Damasco – Um grupo de 90 jovens, com idades entre 18 e 25 anos, todos descendentes de sírios, está em Damasco para o 1º Fórum de Jovens Expatriados Sírios, entre eles 19 brasileiros. Trata-se de um programa de intercâmbio, que inclui também 60 sírios nativos, que tem como objetivos ampliar o contato da Síria com as comunidades de imigrantes e descendentes e fomentar a imagem do país no exterior.
Até o dia 02 de agosto, os jovens vão visitar as principais cidades, pontos turísticos e pólos culturais da Síria, além de ter encontros com personalidades locais. Neste sábado (25) o fórum foi oficialmente aberto pelo ministro da Emigração, Joseph Sweid. A pasta é responsável pela organização da visita. “Com o apoio do governo, o ministério declarou 2009 o ano do jovem expatriado e está organizando uma série de atividades culturais, intelectuais e sociais”, afirmou Sweid.
A cerimônia de abertura foi acompanhada por autoridades locais e membros de comunidades de origem síria no exterior, como o presidente da Câmara de Comércio Árabe Brasileira, Salim Taufic Schahin, o diretor da entidade Sami Roumieh e o arcebispo ortodoxo de São Paulo, Dom Damaskinos Mansour.
O tema do fórum é “Síria: meu lar, minhas raízes”. “Ele abre grandes possibilidades de diálogo, debate e troca de idéias para enriquecer suas vidas e experiências”, afirmou o ministro aos jovens. “É sem dúvida uma arena pela qual vocês vão conhecer as características da vida e da sociedade na Síria”, acrescentou.
Após a visita, o governo sírio espera que os jovens tornem-se “mensageiros”, uma “extensão cultural” do país, auxiliando no diálogo com seus países de residência. Nesse sentido, Sweid declarou que os integrantes do programa devem aprender o árabe para “construir pontes de interação entre os países”.
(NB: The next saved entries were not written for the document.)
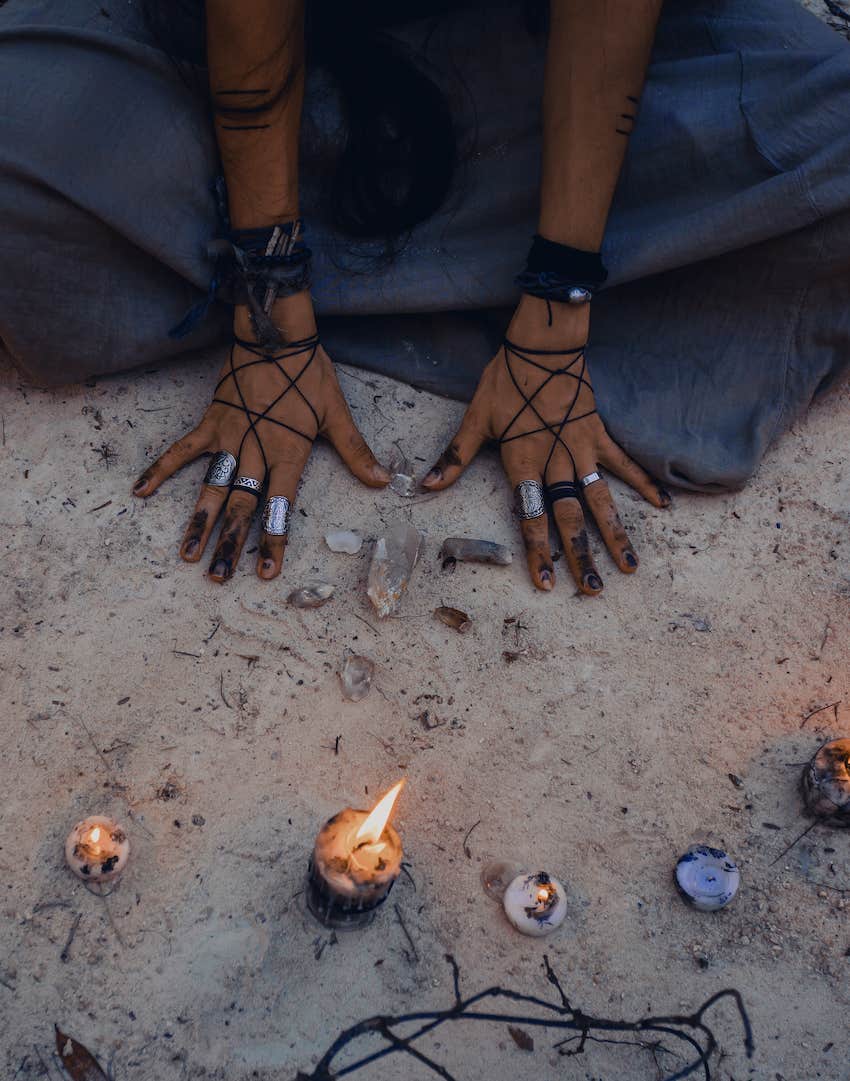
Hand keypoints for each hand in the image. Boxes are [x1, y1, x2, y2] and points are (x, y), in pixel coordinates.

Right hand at [132, 295, 388, 581]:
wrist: (276, 332)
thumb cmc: (309, 373)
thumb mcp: (337, 413)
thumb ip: (355, 452)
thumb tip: (381, 482)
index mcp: (288, 453)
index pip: (280, 506)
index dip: (273, 539)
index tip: (265, 571)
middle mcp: (256, 451)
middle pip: (240, 505)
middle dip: (230, 544)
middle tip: (219, 577)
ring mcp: (229, 438)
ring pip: (211, 486)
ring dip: (199, 521)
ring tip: (188, 554)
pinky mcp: (210, 422)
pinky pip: (182, 450)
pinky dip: (160, 469)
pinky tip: (140, 491)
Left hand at [421, 295, 670, 593]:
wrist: (543, 343)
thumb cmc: (505, 379)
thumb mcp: (475, 418)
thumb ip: (456, 457)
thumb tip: (426, 485)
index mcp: (523, 463)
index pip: (531, 516)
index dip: (538, 552)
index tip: (548, 583)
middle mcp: (555, 462)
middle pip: (570, 517)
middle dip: (581, 556)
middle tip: (594, 589)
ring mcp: (581, 449)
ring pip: (601, 499)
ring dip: (615, 533)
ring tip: (629, 566)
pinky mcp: (598, 433)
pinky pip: (624, 463)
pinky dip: (643, 483)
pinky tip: (662, 505)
Em nome dos participantes, a espanhola Linda Shabaani disse, em árabe, que o programa “mostra as grandes expectativas que a Síria deposita em seus jovens”.
Entre os brasileiros alguns já conhecem o país e outros não. O grupo maior, com 10 pessoas, veio de Belo Horizonte e visita a Síria pela primeira vez, como é o caso de Roberto Salum. Há gente, porém, de outros estados, como Ivete Roumieh e Kaukab Sem Aan, de São Paulo, e Stephanie Hajjar e Bruno Massouh, de Brasília.
O grupo brasileiro é o maior, mas há participantes também da Alemanha, Áustria, Argentina, Chile, Venezuela, Austrália, Estados Unidos, França, Espanha, Canadá e Reino Unido.